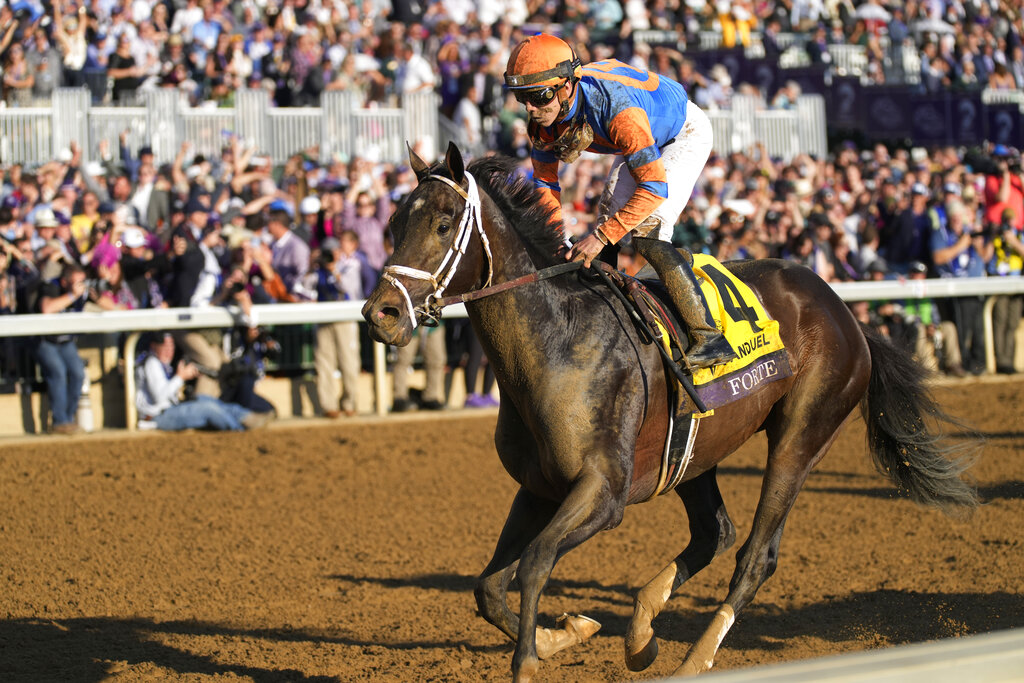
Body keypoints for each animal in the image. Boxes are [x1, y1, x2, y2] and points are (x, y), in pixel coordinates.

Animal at [360, 144, 974, 683]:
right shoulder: (538, 487)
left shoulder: (603, 493)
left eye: (443, 224)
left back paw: (693, 660)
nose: (381, 314)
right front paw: (568, 633)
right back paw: (641, 632)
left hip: (803, 435)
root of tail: (844, 309)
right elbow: (488, 588)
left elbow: (534, 562)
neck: (557, 341)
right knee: (714, 533)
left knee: (755, 555)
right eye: (392, 223)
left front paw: (534, 659)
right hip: (695, 453)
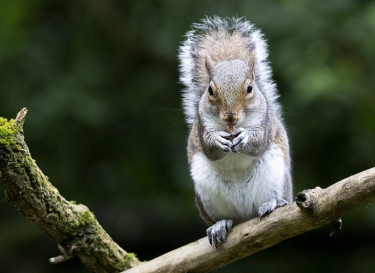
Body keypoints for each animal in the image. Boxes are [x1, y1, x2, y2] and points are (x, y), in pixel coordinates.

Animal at [178, 15, 296, 248]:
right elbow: (209, 146)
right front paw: (218, 140)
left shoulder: (265, 125)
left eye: (250, 88)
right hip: (207, 194)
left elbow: (258, 142)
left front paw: (244, 137)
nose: (230, 117)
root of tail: (245, 216)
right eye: (210, 90)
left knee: (277, 199)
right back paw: (220, 224)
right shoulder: (201, 127)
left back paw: (273, 203)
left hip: (275, 174)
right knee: (225, 217)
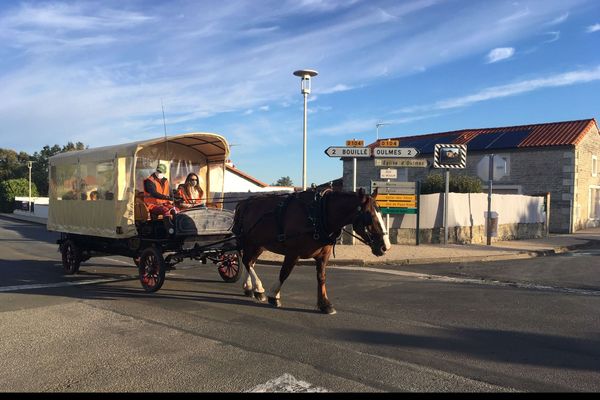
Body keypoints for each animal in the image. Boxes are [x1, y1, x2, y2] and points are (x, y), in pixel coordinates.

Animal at [232, 188, 392, 316]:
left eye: (380, 212)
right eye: (369, 215)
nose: (386, 247)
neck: (318, 214)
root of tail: (243, 203)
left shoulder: (323, 255)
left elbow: (321, 277)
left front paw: (325, 304)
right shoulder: (293, 253)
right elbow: (284, 273)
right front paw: (274, 295)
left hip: (259, 245)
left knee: (250, 262)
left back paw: (249, 288)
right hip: (250, 242)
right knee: (247, 261)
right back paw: (258, 288)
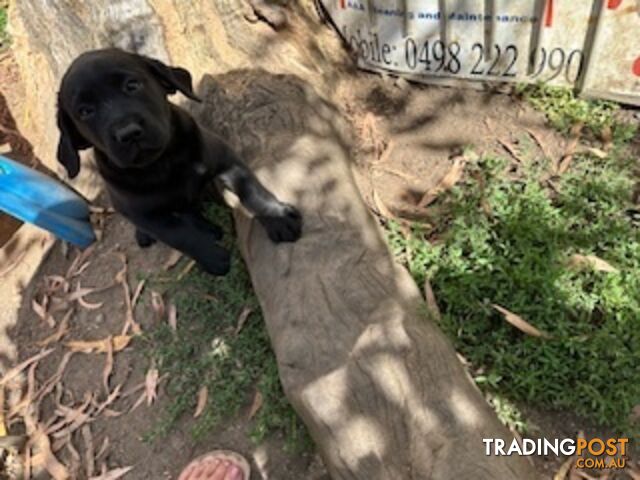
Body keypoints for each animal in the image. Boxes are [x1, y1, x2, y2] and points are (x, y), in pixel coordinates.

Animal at [55, 48, 302, 276]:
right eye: (85, 112)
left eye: (132, 85)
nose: (128, 133)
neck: (163, 163)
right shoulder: (143, 214)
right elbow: (179, 235)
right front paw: (212, 257)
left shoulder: (225, 158)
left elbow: (251, 191)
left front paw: (278, 218)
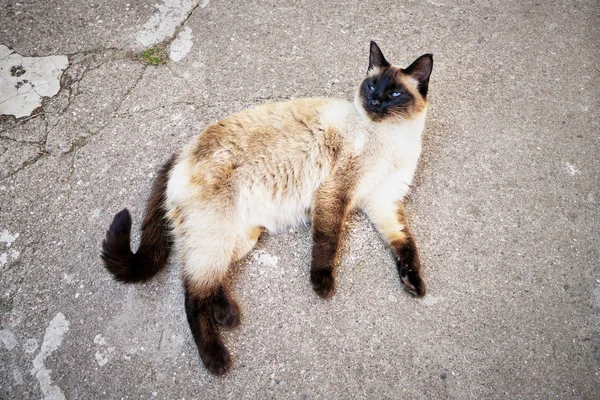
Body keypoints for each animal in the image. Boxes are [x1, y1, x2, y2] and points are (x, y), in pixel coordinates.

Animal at [102, 42, 432, 376]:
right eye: (372, 86)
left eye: (395, 93)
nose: (375, 102)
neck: (393, 138)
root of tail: (183, 151)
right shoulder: (335, 192)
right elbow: (327, 242)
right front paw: (322, 284)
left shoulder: (384, 203)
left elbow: (406, 245)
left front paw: (414, 283)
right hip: (216, 234)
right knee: (192, 295)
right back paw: (216, 358)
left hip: (239, 237)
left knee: (200, 277)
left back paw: (227, 314)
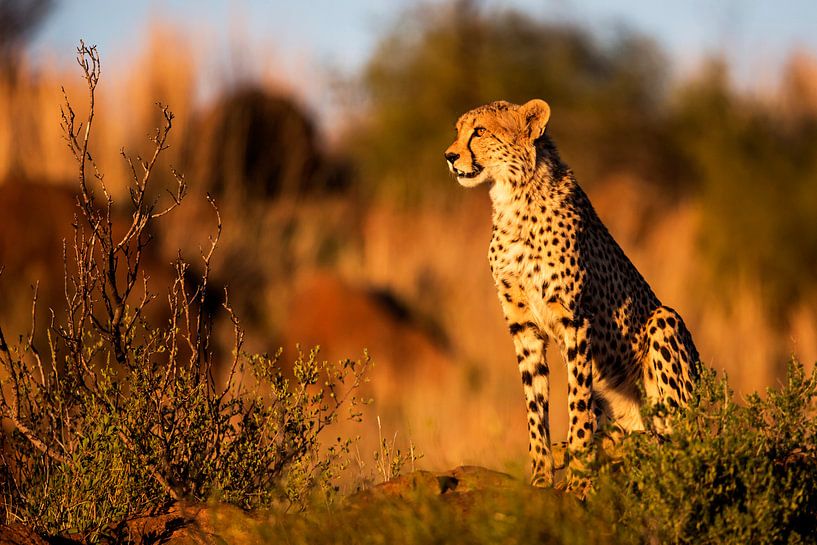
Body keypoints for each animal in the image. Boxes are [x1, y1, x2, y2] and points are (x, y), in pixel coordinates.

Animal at [444, 99, 700, 488]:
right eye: (459, 131)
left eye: (480, 131)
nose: (449, 155)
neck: (512, 196)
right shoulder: (523, 327)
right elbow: (535, 405)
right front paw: (540, 476)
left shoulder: (575, 320)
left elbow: (577, 401)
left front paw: (579, 478)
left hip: (665, 321)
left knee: (678, 440)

━━━━━━━━

Problem to solve:
Only lines with the word "front" are needed. Copy them from the preceding records.

Solution to this task:
right front paw: (568, 633)
left front paw: (534, 659)
right front paw: (218, 140)
left front paw: (244, 137)
left front paw: (325, 304)
right front paw: (274, 295)
right front paw: (212, 257)
left front paw: (278, 218)
right front paw: (322, 284)
left front paw: (414, 283)
right front paw: (540, 476)
left front paw: (579, 478)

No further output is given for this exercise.